For charcoal specifically, CIF is often the safest choice for buyers, especially if you are new to importing or shipping to a destination that is hard to reach. Because charcoal is a dangerous good, letting an experienced exporter handle the booking, declaration and documentation end-to-end removes the part most likely to go wrong. You receive a single delivered price and far less paperwork.

MOQ, packaging and lead time

  • Minimum order quantity (MOQ) is usually one full container.
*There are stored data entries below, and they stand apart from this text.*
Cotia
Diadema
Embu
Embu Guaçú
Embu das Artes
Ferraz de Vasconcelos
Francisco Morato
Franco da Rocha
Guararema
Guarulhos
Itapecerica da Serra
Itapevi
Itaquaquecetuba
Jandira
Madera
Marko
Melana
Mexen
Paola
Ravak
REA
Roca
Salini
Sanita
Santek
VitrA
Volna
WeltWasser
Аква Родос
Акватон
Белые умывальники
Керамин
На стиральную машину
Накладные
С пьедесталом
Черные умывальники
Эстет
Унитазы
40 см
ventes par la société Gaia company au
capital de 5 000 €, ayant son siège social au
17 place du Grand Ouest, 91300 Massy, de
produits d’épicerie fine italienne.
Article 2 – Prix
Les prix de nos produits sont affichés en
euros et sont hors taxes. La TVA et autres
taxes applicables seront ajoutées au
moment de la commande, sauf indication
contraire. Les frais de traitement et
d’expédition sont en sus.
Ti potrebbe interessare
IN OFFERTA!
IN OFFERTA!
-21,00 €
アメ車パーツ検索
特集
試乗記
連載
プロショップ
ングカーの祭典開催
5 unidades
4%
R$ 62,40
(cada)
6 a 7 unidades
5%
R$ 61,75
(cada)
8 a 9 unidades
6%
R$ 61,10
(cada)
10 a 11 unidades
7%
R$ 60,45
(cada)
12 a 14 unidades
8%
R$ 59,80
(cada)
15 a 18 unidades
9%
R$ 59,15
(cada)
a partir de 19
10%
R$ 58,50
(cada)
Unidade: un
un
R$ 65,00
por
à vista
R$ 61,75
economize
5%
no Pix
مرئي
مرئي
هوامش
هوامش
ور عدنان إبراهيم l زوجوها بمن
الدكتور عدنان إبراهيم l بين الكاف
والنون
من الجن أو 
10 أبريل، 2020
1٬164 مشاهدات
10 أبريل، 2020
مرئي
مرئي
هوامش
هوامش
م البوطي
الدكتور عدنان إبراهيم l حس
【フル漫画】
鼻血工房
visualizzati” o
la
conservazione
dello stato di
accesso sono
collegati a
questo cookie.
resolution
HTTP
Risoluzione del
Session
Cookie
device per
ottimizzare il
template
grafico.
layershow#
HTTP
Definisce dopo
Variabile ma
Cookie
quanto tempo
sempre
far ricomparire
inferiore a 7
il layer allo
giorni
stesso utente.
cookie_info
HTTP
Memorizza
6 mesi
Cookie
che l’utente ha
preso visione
A 20ft container holds roughly 15–18 tonnes depending on product and packaging. Less-than-container loads are rarely economical for charcoal.
  • Packaging is flexible: cartons, PP bags or custom sizes. If you sell under your own brand, ask about OEM / private label — many Thai factories print your design on the bag or carton.
  • Lead time depends on volume and whether printing is involved, and is confirmed with your quote. Build in time for production plus the sea voyage to your port.

What affects the price

Charcoal pricing moves with several factors: raw material type (coconut shell typically costs more than rubberwood), burn quality and density, packaging and printing, order volume, the Incoterm you choose, and current freight rates. When you compare quotes, always compare the same product, same packaging and same Incoterm — and factor in burn time, not just price per kilo. A denser charcoal that burns longer can be cheaper in real use even at a higher headline price.

How to choose a charcoal supplier you can trust

The biggest decision is factory versus trader.

  • A trader buys from various sources and resells. You pay a margin, quality can vary batch to batch, and accountability is thin when something goes wrong.
  • A factory controls the process. You buy direct — usually a better price, consistent batches, and one team answerable for quality and compliance.

A few practical checks before you commit:

  1. Ask for a free sample. Any serious manufacturer will send one so your kitchen can test burn, ash and consistency before a container order.
  2. Ask about dangerous-goods shipping. A credible exporter will talk fluently about UN 1361, IMDG and CIF terms. Vagueness here is a warning sign.
  3. Ask for a COA and MSDS. These should be available on request.
  4. Ask how long they’ve been doing this. Charcoal is a craft. Decades of experience show up in consistency.

Step-by-step: from first message to first container

  1. Inquiry — tell the supplier the product, your destination port and rough monthly volume.
  2. Quote — get a clear CIF price, lead time and terms.
  3. Sample — test the burn and consistency in your own kitchen.
  4. Confirm — proforma invoice and a deposit (commonly 30% T/T, balance before shipment).
  5. Production & shipment — the factory produces, prepares the dangerous-goods documentation, and ships on schedule.

Sourcing from KINGBE

KINGBE is a fourth-generation Thai charcoal manufacturer in Satun, in business for over 80 years. We supply restaurant-grade coconut-shell and rubberwood briquettes, white charcoal and smoking wood — factory-direct, OEM and private label welcome — and we ship full containers under IMDG-compliant dangerous-goods documentation to restaurants, hotels and resorts worldwide.